**Activity:** Counting only lines that contain "stained", how many are there in the records below? Give the figure alone.

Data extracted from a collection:
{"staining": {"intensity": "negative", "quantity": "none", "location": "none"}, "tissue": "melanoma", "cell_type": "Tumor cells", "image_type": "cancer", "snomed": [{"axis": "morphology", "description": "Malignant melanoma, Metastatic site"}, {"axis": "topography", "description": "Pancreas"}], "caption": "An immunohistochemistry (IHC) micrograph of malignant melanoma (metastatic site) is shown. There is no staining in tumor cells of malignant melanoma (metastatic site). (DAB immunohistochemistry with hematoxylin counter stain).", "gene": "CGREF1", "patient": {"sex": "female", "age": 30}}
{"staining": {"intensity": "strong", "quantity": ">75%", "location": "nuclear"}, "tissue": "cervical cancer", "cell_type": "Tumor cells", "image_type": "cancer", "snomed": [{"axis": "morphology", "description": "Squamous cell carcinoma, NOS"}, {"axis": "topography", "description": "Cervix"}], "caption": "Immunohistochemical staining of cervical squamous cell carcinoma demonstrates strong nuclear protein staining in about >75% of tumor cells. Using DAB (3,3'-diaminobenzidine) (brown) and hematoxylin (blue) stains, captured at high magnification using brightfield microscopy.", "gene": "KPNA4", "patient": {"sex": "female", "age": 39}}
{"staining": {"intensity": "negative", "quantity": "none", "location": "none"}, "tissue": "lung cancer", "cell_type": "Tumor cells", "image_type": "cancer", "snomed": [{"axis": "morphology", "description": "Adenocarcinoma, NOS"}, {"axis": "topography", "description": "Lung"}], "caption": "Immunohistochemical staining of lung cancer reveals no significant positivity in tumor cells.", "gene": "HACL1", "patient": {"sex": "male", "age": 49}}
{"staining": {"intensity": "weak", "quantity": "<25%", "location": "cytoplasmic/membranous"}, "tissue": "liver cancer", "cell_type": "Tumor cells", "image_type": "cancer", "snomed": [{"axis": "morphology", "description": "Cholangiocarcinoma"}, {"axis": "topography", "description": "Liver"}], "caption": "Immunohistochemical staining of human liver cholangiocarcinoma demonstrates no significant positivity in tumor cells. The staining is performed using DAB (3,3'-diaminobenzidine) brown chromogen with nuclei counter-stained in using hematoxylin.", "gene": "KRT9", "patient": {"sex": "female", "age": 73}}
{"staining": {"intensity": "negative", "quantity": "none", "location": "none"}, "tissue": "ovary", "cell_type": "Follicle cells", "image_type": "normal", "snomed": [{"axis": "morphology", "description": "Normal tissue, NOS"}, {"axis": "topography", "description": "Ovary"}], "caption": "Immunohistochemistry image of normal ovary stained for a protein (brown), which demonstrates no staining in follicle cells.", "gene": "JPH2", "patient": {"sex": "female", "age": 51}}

**Expected output:** 2